My friend always wants to take me to these really trendy, hip, cool restaurants that have 4+ ratings on Yelp...

My friend always wants to take me to these really trendy, hip, cool restaurants that have 4+ ratings on Yelp. But they are so trendy, hip, and cool that you often have to wait an hour outside in a long line to be served, and then you have to share a table with 10 other strangers because everyone wants to eat this special trendy hip cool food.

Are these restaurants actually worth it, food-wise? Or is this a normie trying to be my friend and making an excuse to talk to me for an hour?

stop hanging out with hipsters

Do you like exploring new foods/ dining experiences? Then yes.

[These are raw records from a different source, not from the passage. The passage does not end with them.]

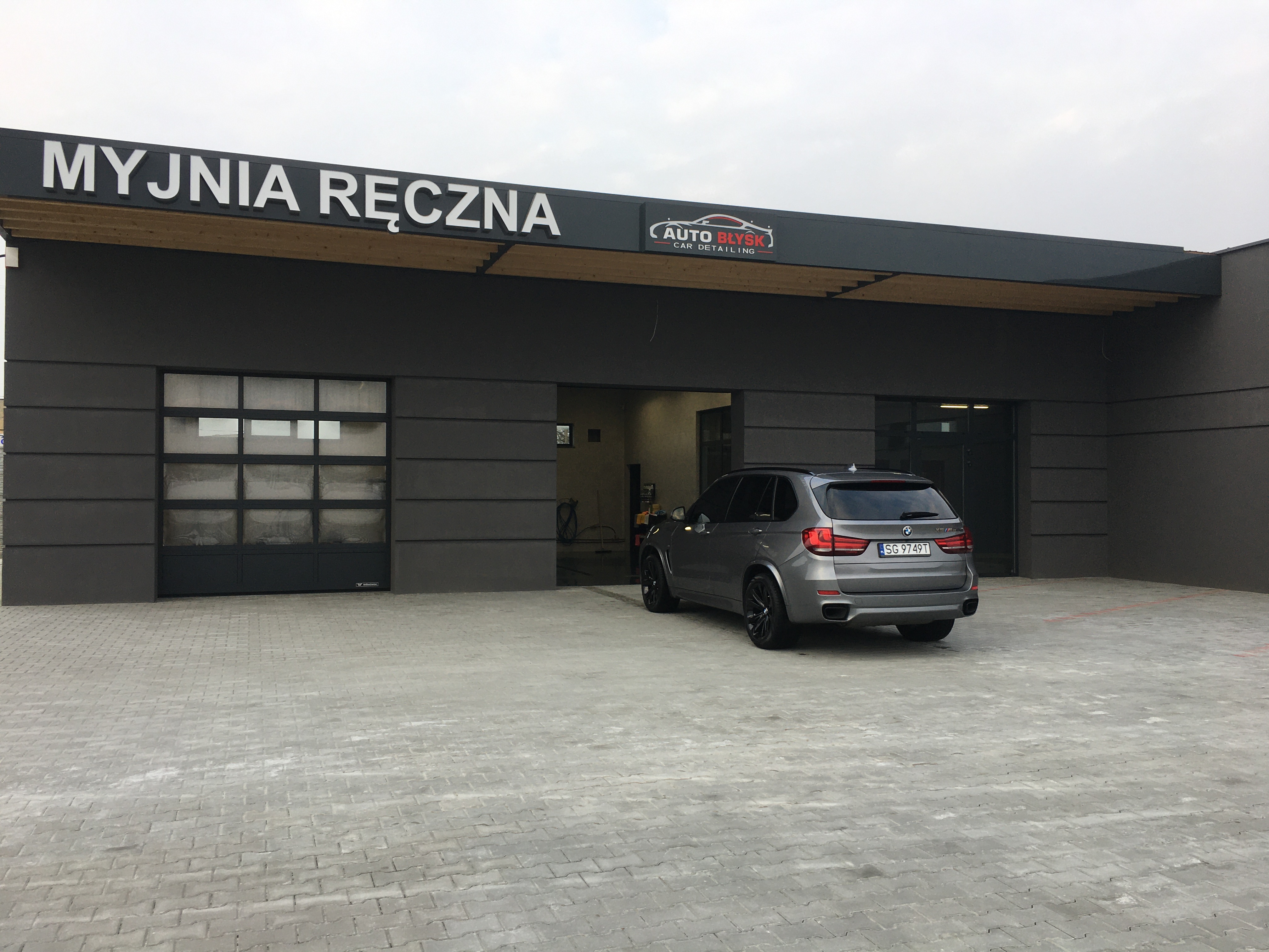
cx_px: 634
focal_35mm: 29
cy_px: 476
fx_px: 1063
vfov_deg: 48.2
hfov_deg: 61.7
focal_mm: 4.15
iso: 25
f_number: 2.2
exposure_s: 1/211
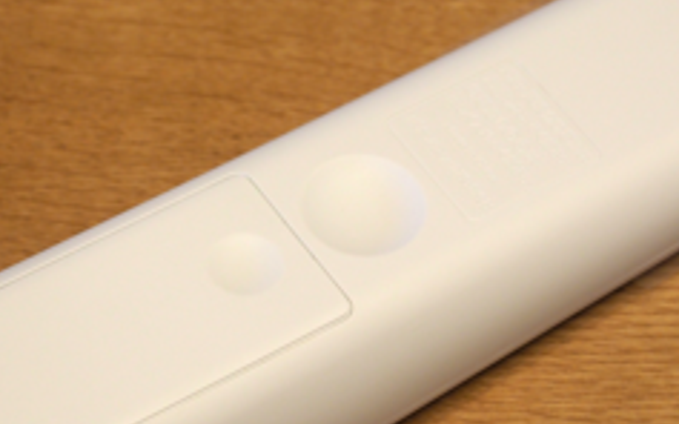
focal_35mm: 150
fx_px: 2775
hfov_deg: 13.9
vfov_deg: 8.7
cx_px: 381
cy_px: 248
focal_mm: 40
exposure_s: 1/100
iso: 500
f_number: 5
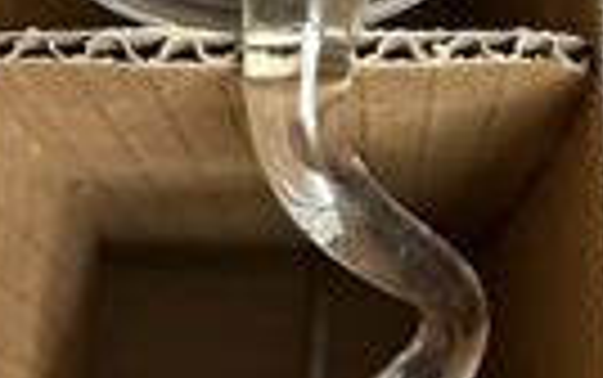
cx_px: 441
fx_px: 1875
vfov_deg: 11.1
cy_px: -180
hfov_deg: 18.2
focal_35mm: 114
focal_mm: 6.76
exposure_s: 1/33
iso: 640
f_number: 1.78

If not, no.

I just want to know if deconstructed sandwiches and fried fish with waffles and nutella pie and rolled ice cream and other meme foods, are worth waiting 3 hours in line for

How do those hipster places compare to a normal sandwich shop, a normal breakfast shop, a normal bakery, or a normal ice cream parlor

You've clearly already made up your mind to be a condescending asshole about it so don't bother.

Are you saying that you regularly wait in line at trendy restaurants?

>Are these restaurants actually worth it, food-wise?
Some of these places are packed because their food is amazing. Others are packed because they're where the cool kids go. If you can figure out which ones have the amazing food suggest to your friend going there in a few months when the hype dies down. You can pass on the cool kid places. At least that's what I do.

>too poor for tripfagging
>all caps so anons can spot me in each thread

Just sad.

>Are these restaurants actually worth it, food-wise?
no, almost never. i live in portland and this waiting in line shit is everywhere. the food is usually good but its not worth standing there for 2 hours

>i live in portland and this waiting in line shit is everywhere
Oregon or Maine?

I'm in PDX, and the only place I ever see a fucking line like that is Screen Door. And you can get that shit delivered with postmates so I don't know why you'd actually go to the restaurant.

>in PDX
>CUNT

Story checks out

Not him but yes, I regularly try new trendy restaurants because I enjoy it and consider the adventure worth the money. Not sure where the waiting in line thing comes from though. Make a reservation.

It's an old /tv/ thing.

You being a cunt? Sure man if you insist

Yes.

>not worth standing there for 2 hours

>brother and I driving to MI
>pass through Chicago
>planned to get a meal at Hot Doug's, an at-the-time famous hot dog place where all the hot dogs are made of different animals like frog or elk or rabbit
>wait in line for hours
>get food
>mine was worth it
>his wasn't

I felt bad that he didn't enjoy his food as much as I did. Place permanently closed down about a year after we did that, so at least I got to experience it.

Waiting in line is a choice. You can be the kind of person who waits in line if you want to. I am not that person.

>wait in line for hours
>mine was worth it
no

>be me and gf
>go to new edgy restaurant in town
>wait 2 hours to be seated
>order the "PB&J Deconstructed" for 2 ala Thomas Keller of French Laundry fame
>waiter brings us this
>bon appetite
>get bill
>$162
>WTF?!?!?
>waiter explains we can take home what we don't eat

>no

Explain how it wasn't worth it, then.

>and then you have to share a table with 10 other strangers because everyone wants to eat this special trendy hip cool food.

what? does this actually happen?

I used to work in a place that had like, I think its called barn house seating? Basically just really long benches. It was funny to see people try not to sit next to each other when it wasn't busy.

I don't understand why people pay for the museli bowls or oat bowls, etc. It's literally blended oats, fresh fruit and some milk of your choice topped with flowers and seeds. Spend that $15 on that and do it at home.

If you're buying eggs benedict or something like that, I can understand why you go to these places. Other than that... it's just a way for the middle class to be suckered into spending tons of money on social things.